▶ [What is expected]: Could you please find each line in the records that contains the word "second" and copy it?

═══ Records to use ═══

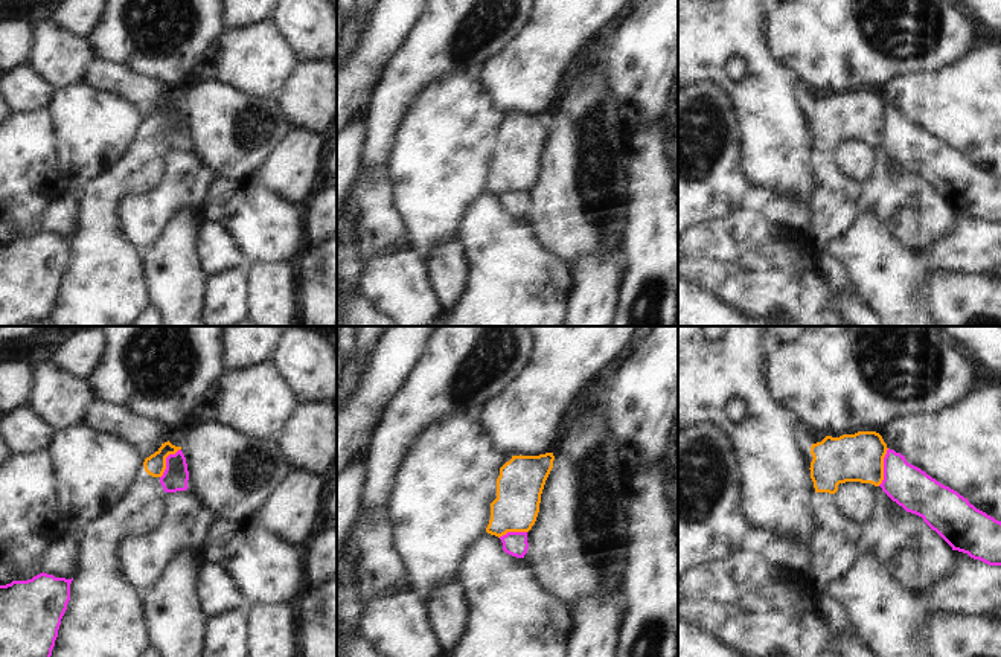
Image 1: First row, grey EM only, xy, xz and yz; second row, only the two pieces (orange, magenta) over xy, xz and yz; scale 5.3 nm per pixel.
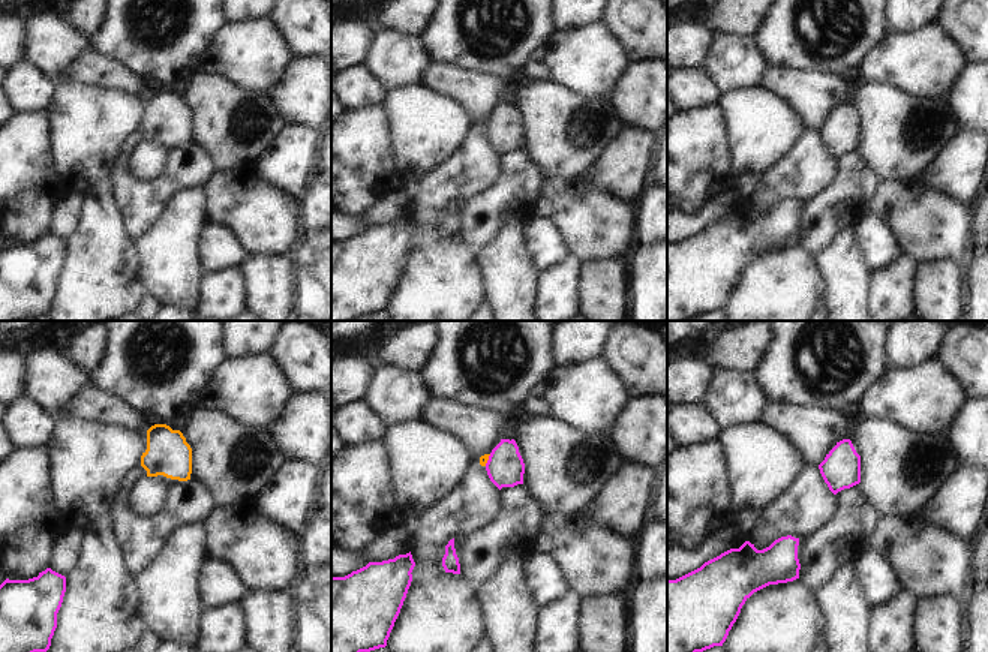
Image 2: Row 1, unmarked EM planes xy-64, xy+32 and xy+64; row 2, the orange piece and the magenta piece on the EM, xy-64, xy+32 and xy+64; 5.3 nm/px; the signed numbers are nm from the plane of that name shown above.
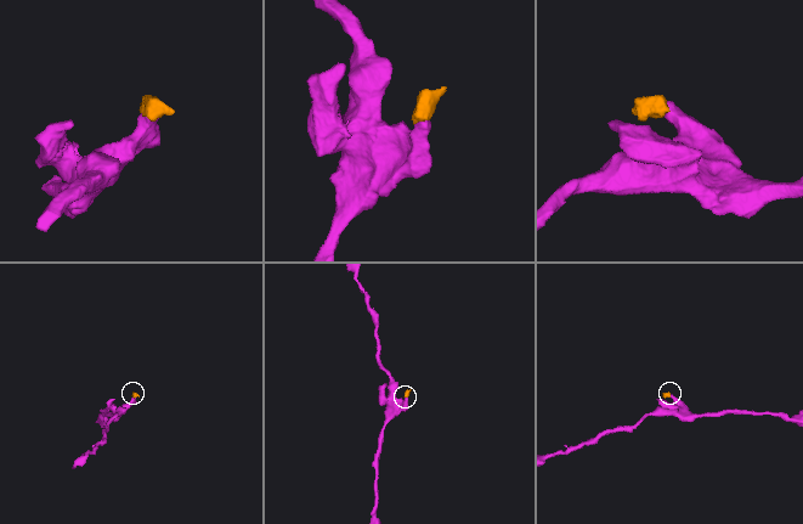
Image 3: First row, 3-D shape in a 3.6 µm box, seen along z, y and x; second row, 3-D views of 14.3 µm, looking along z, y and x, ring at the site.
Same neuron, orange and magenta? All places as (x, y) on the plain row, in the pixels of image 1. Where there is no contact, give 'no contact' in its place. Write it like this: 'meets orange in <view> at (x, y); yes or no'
meets orange in yz at (882, 125); no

═══

▶ [Completed exercise]:
Image 1: First row, grey EM only, xy, xz and yz; second row, only the two pieces (orange, magenta) over xy, xz and yz; scale 5.3 nm per pixel.
Image 3: First row, 3-D shape in a 3.6 µm box, seen along z, y and x; second row, 3-D views of 14.3 µm, looking along z, y and x, ring at the site.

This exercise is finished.